— EXERCISE INSTRUCTIONS —
What is needed is an exact transcription of every record, minus the pictures.

— INFORMATION —
--- START ---

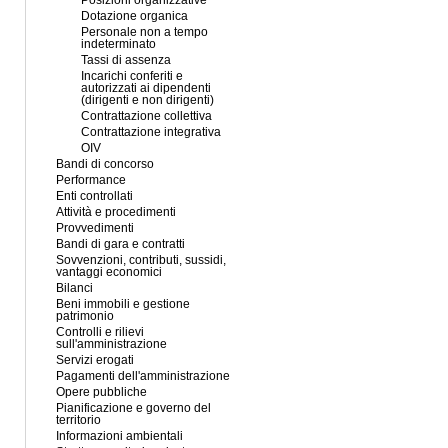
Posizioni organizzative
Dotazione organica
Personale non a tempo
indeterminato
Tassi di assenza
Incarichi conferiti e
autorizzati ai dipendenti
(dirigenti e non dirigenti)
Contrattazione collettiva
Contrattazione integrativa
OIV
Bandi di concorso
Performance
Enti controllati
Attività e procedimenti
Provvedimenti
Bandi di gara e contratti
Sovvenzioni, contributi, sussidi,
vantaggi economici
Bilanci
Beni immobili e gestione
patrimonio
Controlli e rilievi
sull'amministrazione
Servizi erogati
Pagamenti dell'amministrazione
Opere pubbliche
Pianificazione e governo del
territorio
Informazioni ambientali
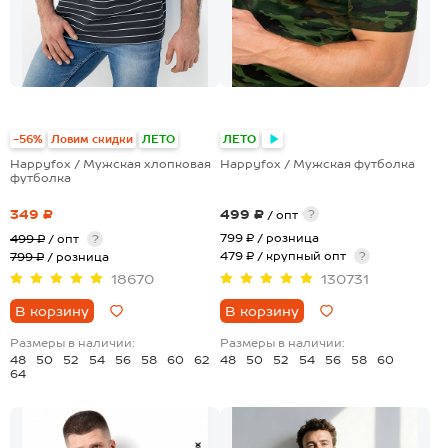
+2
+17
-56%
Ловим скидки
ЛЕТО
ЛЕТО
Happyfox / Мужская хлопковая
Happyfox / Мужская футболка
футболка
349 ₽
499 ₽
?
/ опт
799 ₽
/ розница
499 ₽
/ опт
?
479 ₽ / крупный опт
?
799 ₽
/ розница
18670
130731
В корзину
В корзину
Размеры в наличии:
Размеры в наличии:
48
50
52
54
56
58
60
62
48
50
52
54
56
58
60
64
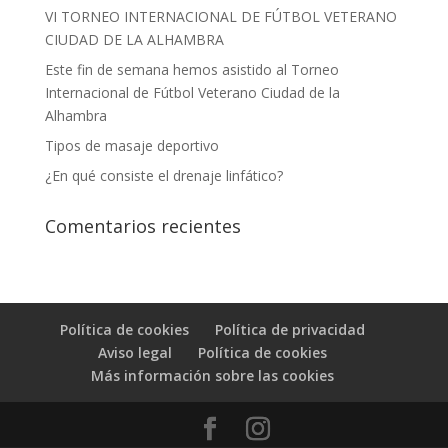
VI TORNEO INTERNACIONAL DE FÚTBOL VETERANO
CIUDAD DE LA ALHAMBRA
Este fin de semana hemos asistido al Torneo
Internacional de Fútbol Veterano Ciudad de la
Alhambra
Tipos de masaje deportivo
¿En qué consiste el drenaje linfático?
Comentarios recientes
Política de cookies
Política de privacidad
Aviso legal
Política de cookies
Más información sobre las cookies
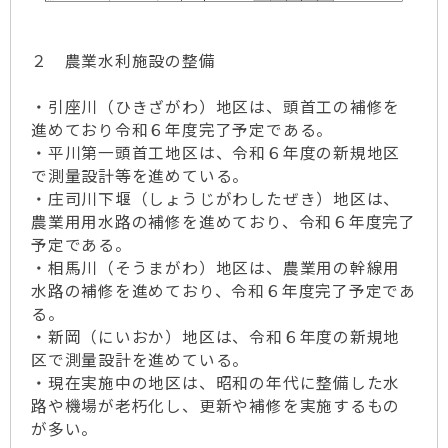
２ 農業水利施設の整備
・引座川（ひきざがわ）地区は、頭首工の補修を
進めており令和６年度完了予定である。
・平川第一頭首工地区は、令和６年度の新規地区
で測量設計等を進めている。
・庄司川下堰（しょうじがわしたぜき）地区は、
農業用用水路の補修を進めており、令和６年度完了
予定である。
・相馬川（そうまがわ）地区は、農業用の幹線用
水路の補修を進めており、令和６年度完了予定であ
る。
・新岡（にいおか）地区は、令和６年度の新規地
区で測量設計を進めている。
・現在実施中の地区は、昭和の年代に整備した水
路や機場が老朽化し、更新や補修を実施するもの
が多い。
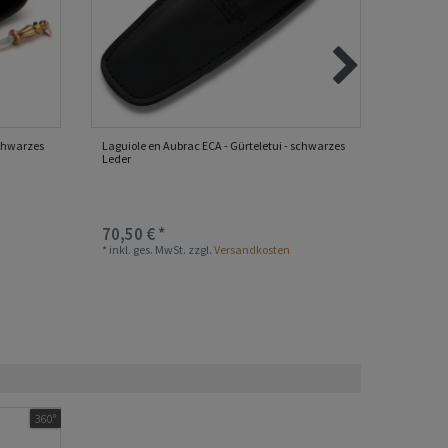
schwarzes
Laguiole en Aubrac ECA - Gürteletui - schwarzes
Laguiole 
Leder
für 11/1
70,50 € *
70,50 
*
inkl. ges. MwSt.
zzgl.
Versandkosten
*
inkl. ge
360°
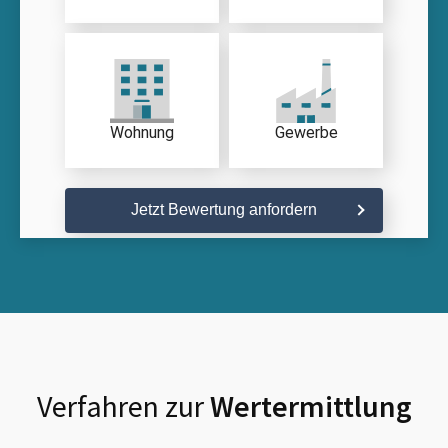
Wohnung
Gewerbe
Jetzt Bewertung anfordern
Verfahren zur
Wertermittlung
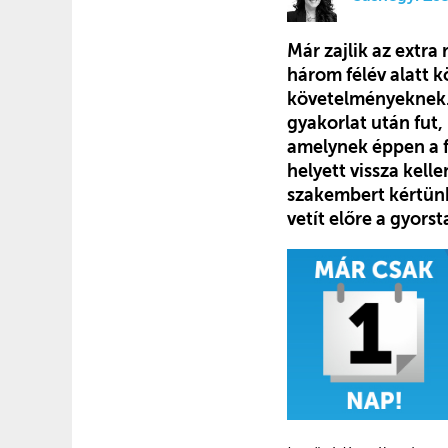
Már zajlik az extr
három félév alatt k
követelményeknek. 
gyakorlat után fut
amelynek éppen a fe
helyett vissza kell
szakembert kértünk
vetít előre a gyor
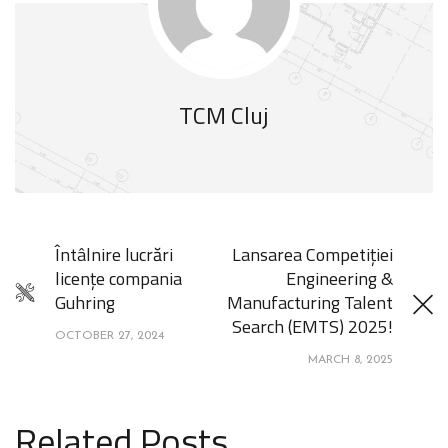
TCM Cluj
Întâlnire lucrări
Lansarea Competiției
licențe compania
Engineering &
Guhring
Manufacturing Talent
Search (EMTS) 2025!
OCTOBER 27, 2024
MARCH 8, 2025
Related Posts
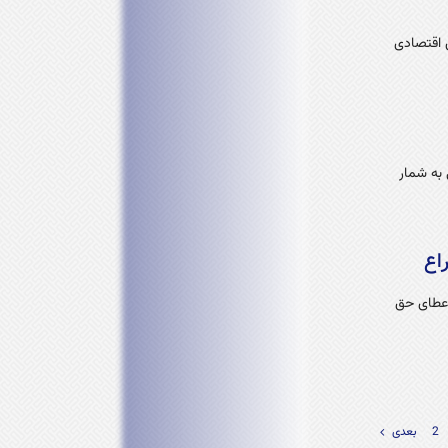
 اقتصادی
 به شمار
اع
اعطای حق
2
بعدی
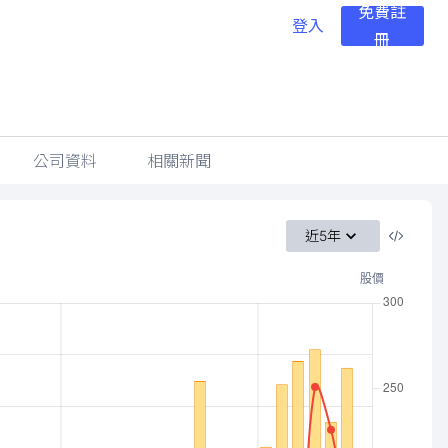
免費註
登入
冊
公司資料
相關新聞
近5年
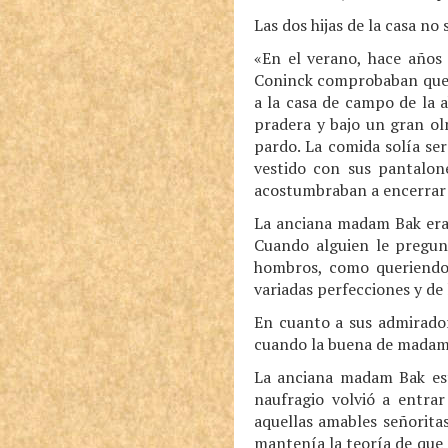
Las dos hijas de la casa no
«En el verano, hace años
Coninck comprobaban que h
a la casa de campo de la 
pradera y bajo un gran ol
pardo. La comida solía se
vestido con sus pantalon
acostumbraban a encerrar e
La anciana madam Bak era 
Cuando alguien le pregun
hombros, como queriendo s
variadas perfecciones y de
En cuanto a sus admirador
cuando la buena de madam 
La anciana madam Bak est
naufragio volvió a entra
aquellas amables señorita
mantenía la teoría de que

--- END ---

— EXPECTED ANSWER —
Posizioni organizzative
Dotazione organica
Personale non a tempo
indeterminato
Tassi di assenza
Incarichi conferiti e
autorizzati ai dipendenti
(dirigenti e non dirigenti)
Contrattazione collettiva
Contrattazione integrativa
OIV
Bandi di concorso
Performance
Enti controllati
Attività e procedimenti
Provvedimenti
Bandi di gara e contratti
Sovvenzioni, contributi, sussidi,
vantaggi economici
Bilanci
Beni immobili e gestione
patrimonio
Controlli e rilievi
sull'amministrazione
Servizi erogati
Pagamenti dell'amministrazione
Opere pubbliche
Pianificazione e governo del
territorio
Informazioni ambientali
+2
+17
-56%
Ловим скидки
ЛЕТО
ЛЕТО
Happyfox / Мужская хлопковая
Happyfox / Мужская футболка
футболка
349 ₽
499 ₽
?
/ опт
799 ₽
/ розница
499 ₽
/ опт
?
479 ₽ / крупный опт
?
799 ₽
/ розница
18670
130731
В корзину
В корзину
Размеры в наличии:
Размеры в наличии:
48
50
52
54
56
58
60
62
48
50
52
54
56
58
60
64
VI TORNEO INTERNACIONAL DE FÚTBOL VETERANO
CIUDAD DE LA ALHAMBRA
Este fin de semana hemos asistido al Torneo
Internacional de Fútbol Veterano Ciudad de la
Alhambra
Tipos de masaje deportivo
¿En qué consiste el drenaje linfático?
Comentarios recientes
Política de cookies
Política de privacidad
Aviso legal
Política de cookies
Más información sobre las cookies
２ 農業水利施設の整備
・引座川（ひきざがわ）地区は、頭首工の補修を
進めており令和６年度完了予定である。
・平川第一頭首工地区は、令和６年度の新規地区
で測量設計等を進めている。
・庄司川下堰（しょうじがわしたぜき）地区は、
農業用用水路の補修を進めており、令和６年度完了
予定である。
・相馬川（そうまがわ）地区は、農業用の幹線用
水路の補修を進めており、令和６年度完了予定であ
る。
・新岡（にいおか）地区は、令和６年度の新規地
区で測量設計を進めている。
・現在実施中の地区は、昭和の年代に整備した水
路や機場が老朽化し、更新や補修を実施するもの
が多い。
schwarzes
Laguiole en Aubrac ECA - Gürteletui - schwarzes
Laguiole 
Leder
für 11/1
70,50 € *
70,50 
*
inkl. ges. MwSt.
zzgl.
Versandkosten
*
inkl. ge
360°
Wohnung
Gewerbe
Jetzt Bewertung anfordern
Verfahren zur
Wertermittlung
Már zajlik az extr
három félév alatt k
követelményeknek. 
gyakorlat után fut
amelynek éppen a fe
helyett vissza kell
szakembert kértünk
vetít előre a gyor
TCM Cluj
Întâlnire lucrări
Lansarea Competiției
licențe compania
Engineering &
Guhring
Manufacturing Talent
Search (EMTS) 2025!
OCTOBER 27, 2024
MARCH 8, 2025
Related Posts
 اقتصادی
 به شمار
اع
اعطای حق
2
بعدی
免費註
登入
冊
公司資料
相關新聞
近5年
Las dos hijas de la casa no
«En el verano, hace años
Coninck comprobaban que h
a la casa de campo de la 
pradera y bajo un gran ol
pardo. La comida solía se
vestido con sus pantalon
acostumbraban a encerrar e
La anciana madam Bak era 
Cuando alguien le pregun
hombros, como queriendo s
variadas perfecciones y de
En cuanto a sus admirador
cuando la buena de madam 
La anciana madam Bak est
naufragio volvió a entra
aquellas amables señorita
mantenía la teoría de que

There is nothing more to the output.